A Schlenk tube was charged with HCl (3 mL of a 2.0 M solution in Et2O, 6 mmol). Reaction mixtures were vacuum transferred into this collection flask. Residual solid in the reaction vessel was treated with a solution of [Na][O-t-Bu] (40 mg, 0.4 mmol) in 1,2-dimethoxyethane (1 mL) and sealed. The resulting suspension was allowed to stir for 10 minutes before all volatiles were again vacuum transferred into the collection flask. After completion of the vacuum transfer, the flask was sealed and warmed to room temperature. Solvent was removed in vacuo and the remaining residue was dissolved in H2O (1 mL). An aliquot of this solution (20 or 40 μL) was then analyzed for the presence of NH3 (trapped as [NH4][Cl]) via the indophenol method.[35] Quantification was performed with UV-Vis spectroscopy by analyzing absorbance at 635 nm. The tables shown in the SI indicate the raw data for the runs. Runs with small absorbance levels (< 0.02 absorbance units) suffer from a large degree of error due to a small signal-to-noise ratio. Catalytic runs that used a 40 μL aliquot are denoted with an asterisk, accounting for larger relative absorbances.

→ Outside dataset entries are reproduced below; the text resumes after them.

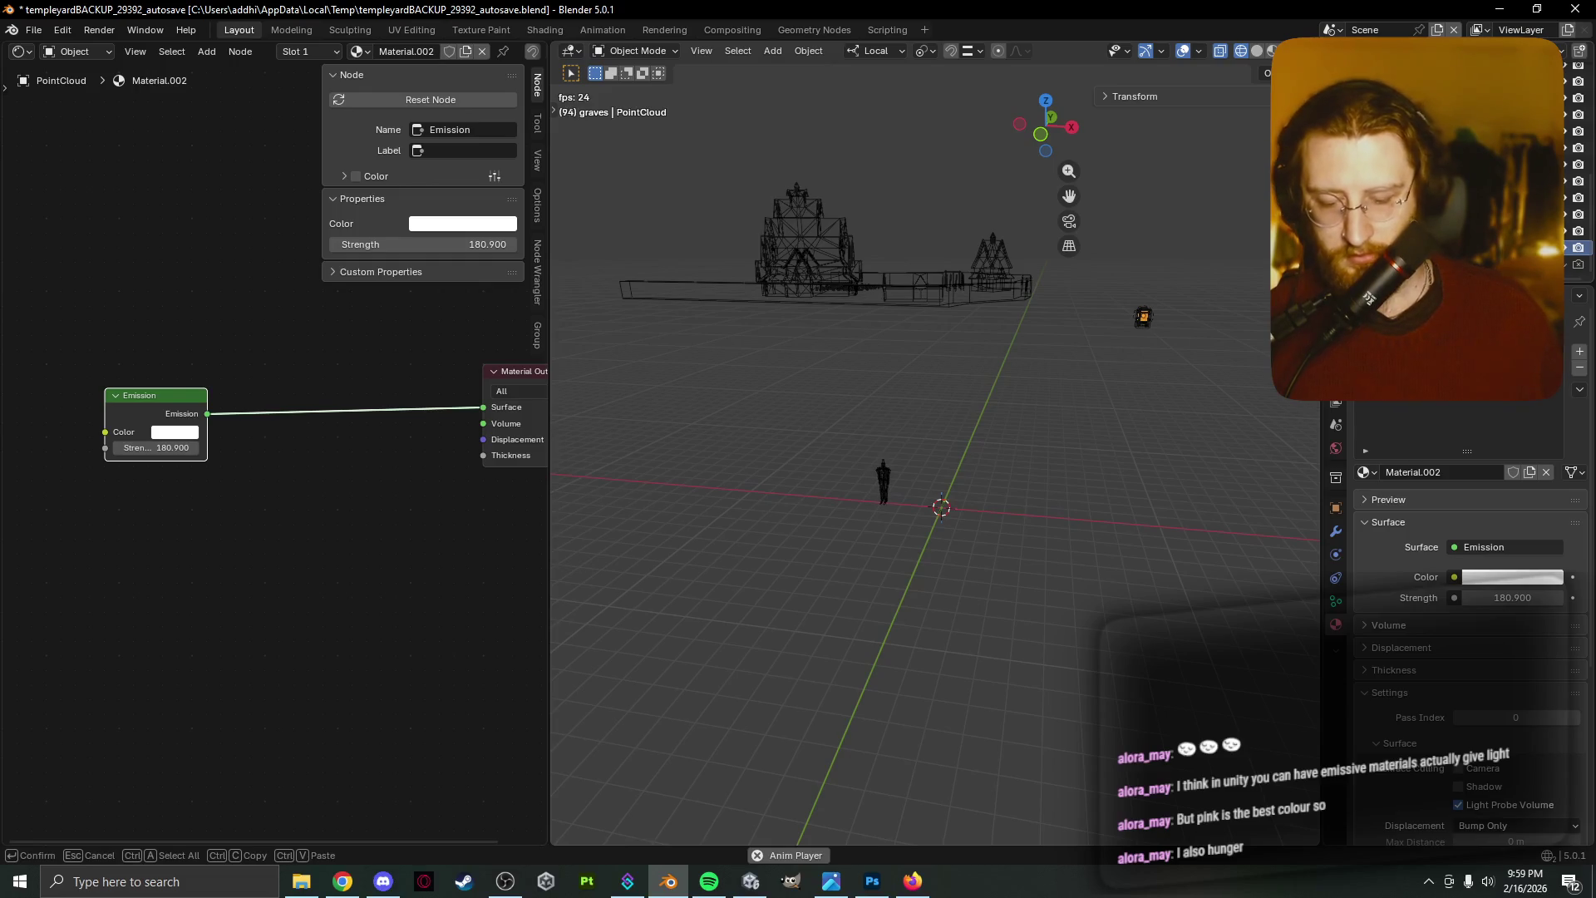
key(Return)
click(1413, 197)
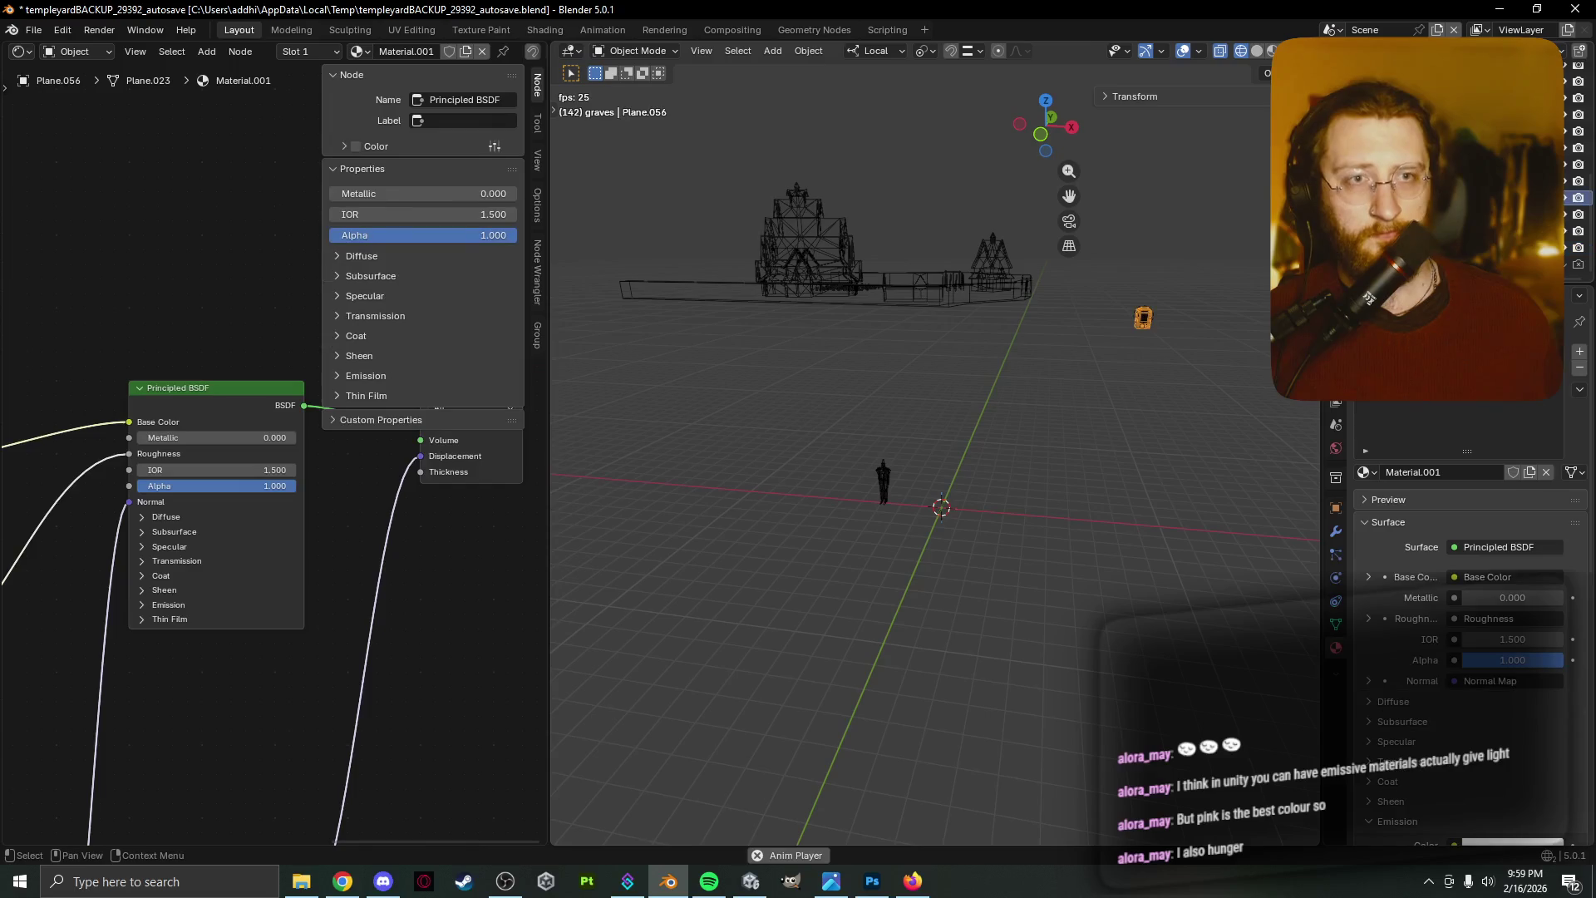
key(F2)
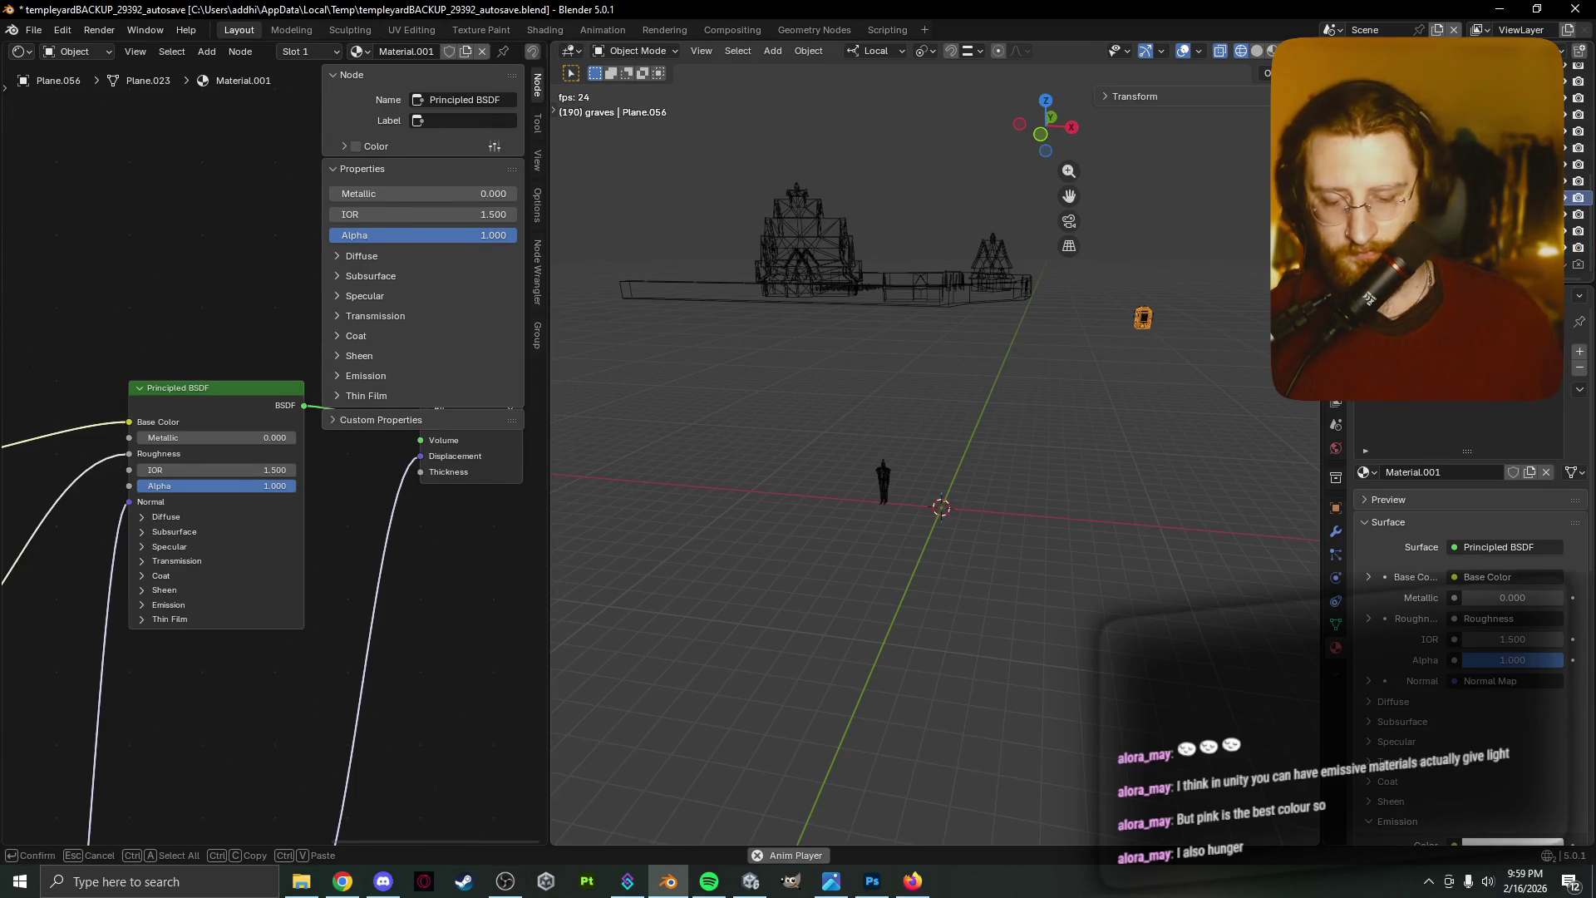
key(Return)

Standard Catalytic Protocol

[(TPB)Fe(N2)][Na(12-crown-4)2] (2 mg, 0.002 mmol) was suspended in Et2O (0.5 mL) in a 20 mL scintillation vial equipped with a stir bar. This suspension was vigorously stirred and cooled to -78 °C in a cold well inside of the glove box. A similarly cooled solution of HBArF4 · 2 Et2O (93 mg, 0.092 mmol) in Et2O (1.5 mL) was added to the suspension in one portion with rapid stirring. Any remaining acid was dissolved in cold Et2O (0.25 mL) and added subsequently. The reaction mixture turned light yellow-orange and homogeneous upon addition of acid and the resulting solution was allowed to stir for 5 minutes before being transferred into a pre-cooled Schlenk tube equipped with a stirbar. The original reaction vial was washed with cold Et2O (0.25 mL) and was subsequently transferred to the Schlenk tube. Solid KC8 (15 mg, 0.100 mmol) was suspended in cold Et2O (0.75 mL) and added dropwise to the rapidly stirred solution in the Schlenk tube and was then tightly sealed. The reaction was allowed to stir for 40 minutes at -78 °C before being warmed to room temperature and stirred for 15 minutes.

Detailed experimental procedures and data for all experiments can be found in the Supplemental Information.